Looking down to the lobby (sorry, Living Room)
The 267-room hotel is ancient and modern, in extremes. The building, by Sir Charles Barry’s son and grandson, opened in 1884 on the site of the Bethlehem Hospital, which served the needy from 1247 through to 1676. The Barry family’s two Masonic temples still exist – one is the basement LifeFitness gym, where the many local members, some with personal trainers, stretch and puff next to the temple’s pseudo-Egyptian columns. Today, from some upper floors, cut-outs enable you to look down into Living Room activity below. . To be really modern, reserve one of the hotel’s Room With A View art-themed rooms (the latest is East My Dust by the ILove Dust studio).
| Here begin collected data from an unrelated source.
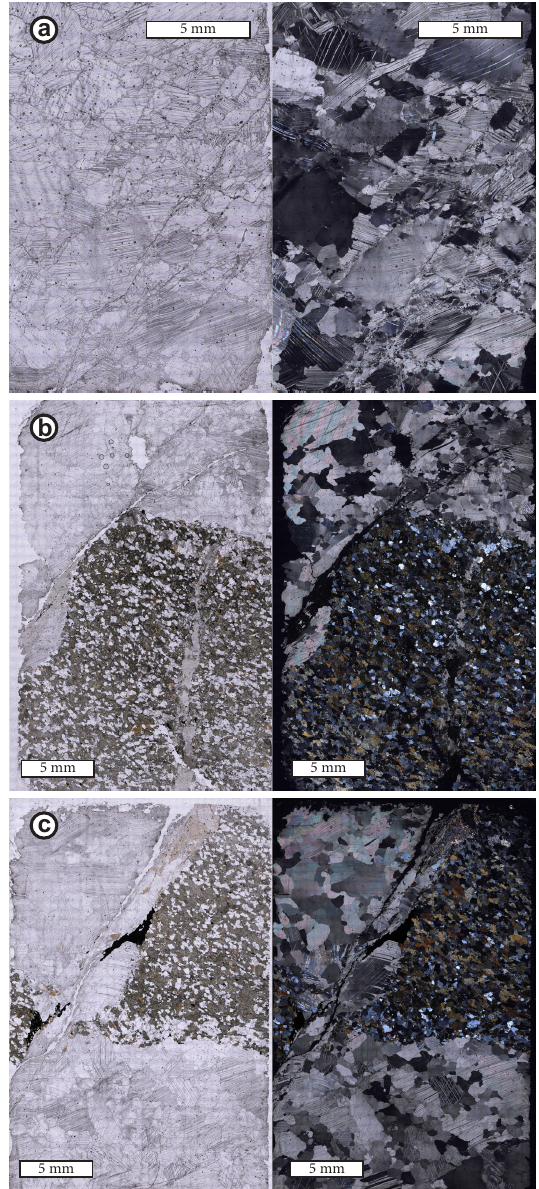
Figure 13. Neighbouring thin sections showing the localized de- formation of a domino boudin (see Fig. 12 for location). Each sec- tion is shown in plane-polarized light (left) and cross-polarized light (right). (a) In the marble ∼ 2cm away from the amphibolite numer- ous parallel shear zones can be found. Grains along the shear zones show intense twinning and undulose extinction. (b) At the inter- face of the amphibolite the shear zones have merged into a single slip zone; the fine-grained calcite fill easily breaks out during thin- section preparation. (c) The shear zone is partly filled with biotite and pyrite along the boudin face. The calcite in the zone between the separated blocks is intensely twinned and shows undulose ex- tinction. Amphibole grains are heavily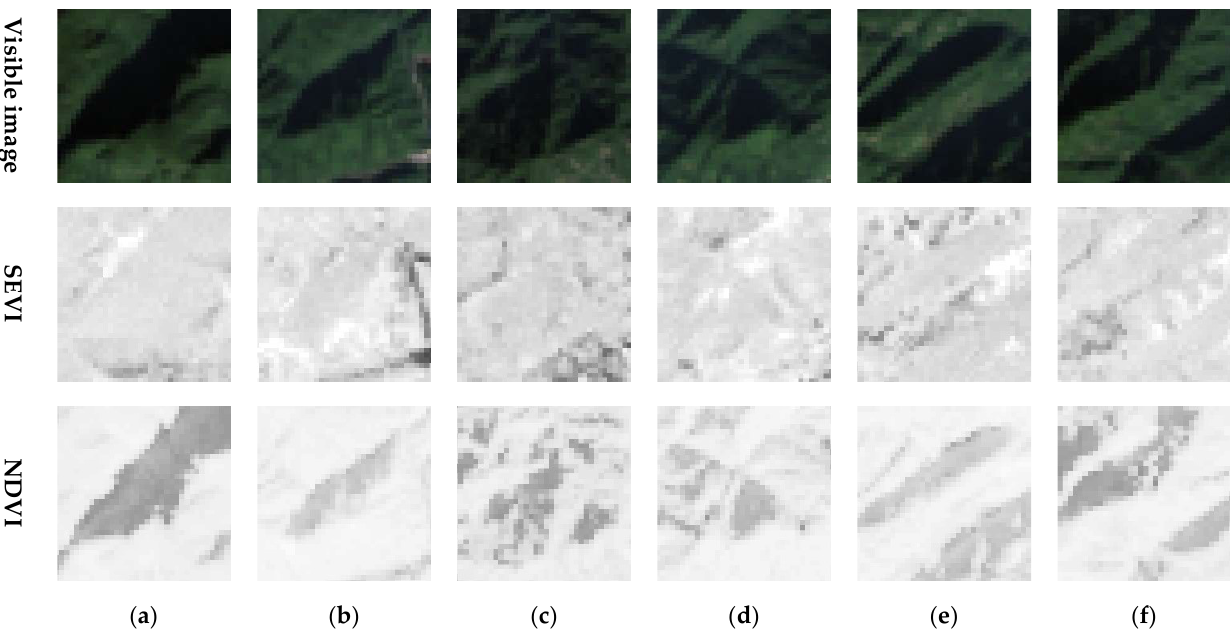
Figure 5. Visible image (RGB composite), shadow-eliminated vegetation index (SEVI), and normal- ized difference vegetation index (NDVI) of sample areas: ( a – f ) Six sample areas.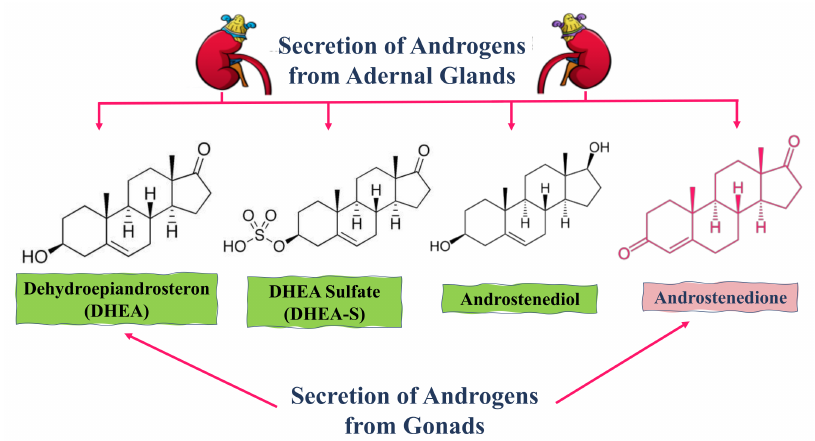
Figure 1. Diagram showing the secretion origins of the main androgenic hormones (steroids) from both adrenal glands and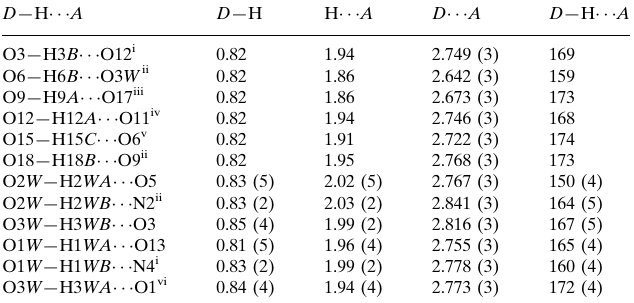
Hydrogen-bond geometry (A˚ , (cid:3) ). D —H (cid:2)(cid:2)(cid:2)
Magnificent marble staircases add history
Illuminated signs projected on to public corridors show you how to get to the very-English pub, with its outside entrance so most do not realise they are in a hotel. Those staying over find elevators that are in effect wire mesh cages – the overall design is still Terence Conran, for he was part-owner of the luxury hotel in its previous guise, the Great Eastern. Thank goodness he had the sense to keep the glorious 19th century marble staircases, and moulded cornices.